You have to include any and all considerations and agreements that Fox may have with LucasFilm . Disney doesn't get to call the shots in this.
I wonder what kind of distribution restrictions Lucas likely would have forced upon Fox. Certainly he knew one day he would either be dead or no longer in control of LucasFilm. Considering his nature, I think he would have been very through in controlling his creative content.

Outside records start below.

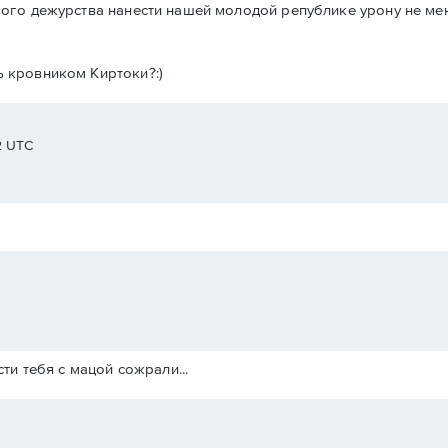
евого дежурства нанести нашей молодой републике урону не ме
ь кровником Киртоки?:)
2 UTC
ти тебя с мацой сожрали...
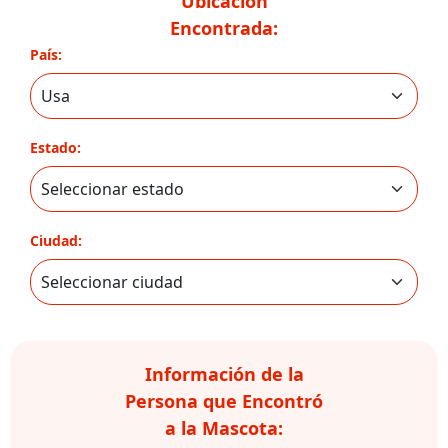
Ubicación
Encontrada:
País:
Estado:
Ciudad:
Información de la
Persona que Encontró
a la Mascota:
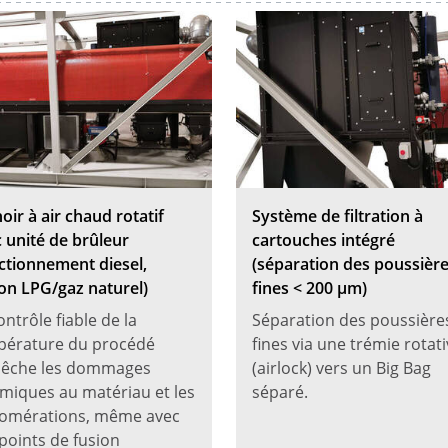
oir à air chaud rotatif
Système de filtration à
 unité de brûleur
cartouches intégré
ctionnement diesel,
(séparation des poussièr
on LPG/gaz naturel)
fines < 200 µm)
ontrôle fiable de la
Séparation des poussière
pérature du procédé
fines via une trémie rotat
êche les dommages
(airlock) vers un Big Bag
miques au matériau et les
séparé.
lomérations, même avec
points de fusion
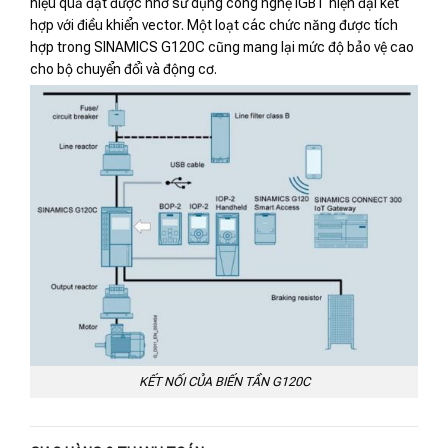
hiệu quả đạt được nhờ sử dụng công nghệ IGBT hiện đại kết
hợp với điều khiển vector. Một loạt các chức năng được tích
hợp trong SINAMICS G120C cũng mang lại mức độ bảo vệ cao
cho bộ chuyển đổi và động cơ.
KẾT NỐI CỦA BIẾN TẦN G120C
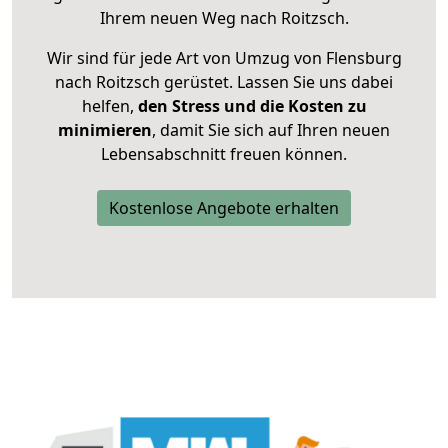
Ihrem neuen Weg nach Roitzsch.
Wir sind für jede Art von Umzug von Flensburg
nach Roitzsch gerüstet. Lassen Sie uns dabei
helfen,
den Stress und die Kosten zu
minimieren
, damit Sie sich auf Ihren neuen
Lebensabschnitt freuen können.
Kostenlose Angebote erhalten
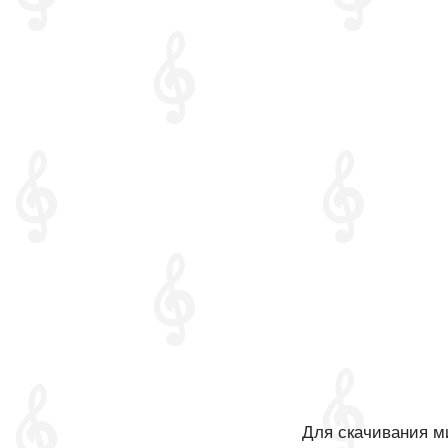
Для скачивания ми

I think you're misunderstanding how licensing usually works. From a legal perspective, at this point, Lucas' wishes are irrelevant unless there's some term in the sales deal between Lucas and Disney (and even then, I'm not sure if it'd hold up in perpetuity). Lucas could put a clause into the Fox distro agreement saying "No releasing the OOT ever unless I say so" (e.g., the 2006 "bonus" discs), and that'd be all well and good, but the agreement is likely with the corporate entity that is LFL. So, the real question is whether LFL -- the corporate entity -- permits the release, assuming such a clause even exists (which I doubt it does).
Thing is, LFL no longer = George Lucas. He has, based on the stories I've read, totally divested himself of any control or interest in LFL. He doesn't own it, he doesn't manage it. It just has his name on it. That's it. Any contract negotiated between LFL and Fox can either be amended (e.g., if it has a clause saying "No release of the OOT EVER UNDER ANY CIRCUMSTANCES"), or the release of the OOT can be waived under the contract, or the release can simply proceed because the contract doesn't expressly prohibit it and merely CONDITIONS it on LFL's approval.
LFL = Disney now, for purposes of ultimate corporate control. Disney owns it 100%. If Disney says "Do XYZ" then LFL does XYZ. If Disney says "let Fox release the OOT" then any contract between LFL and Fox which would prevent that will no longer apply, George's wishes notwithstanding. George has no ability to prevent it anymore, from a legal perspective. He could disavow it, raise a stink about it, etc., but he can't legally stop it anymore like he could when he owned the company.
Kathleen Kennedy may be in charge of LFL and Disney may basically keep a hands-off approach to managing LFL, but if Disney wants LFL to do or not do something, then LFL will accede to Disney's wishes or Kathleen Kennedy will be out of a job, regardless of whatever she may have promised George.
Regardless, my bet is that the way the distro deal works is more that Fox gets a right to distribute whatever LFL produces for the old Star Wars stuff. So, in a practical sense, if Disney/LFL greenlights a remastering of the OOT for blu-ray release, then it goes to whatever remastering house to do that (say, Lowry again), and they remaster it. Then, per the terms of the distro agreement, that material must be given to Fox to put on discs, stick in packaging, and sent to stores. Fox gets its cut, and the rest goes back to Disney/LFL. That's it. That's the deal. Fox doesn't get to decide when it releases stuff because Fox doesn't own the content. Fox just gets a right to profit from distributing it when LFL decides to do another release. So, if Disney/LFL decides to do it, then it's happening.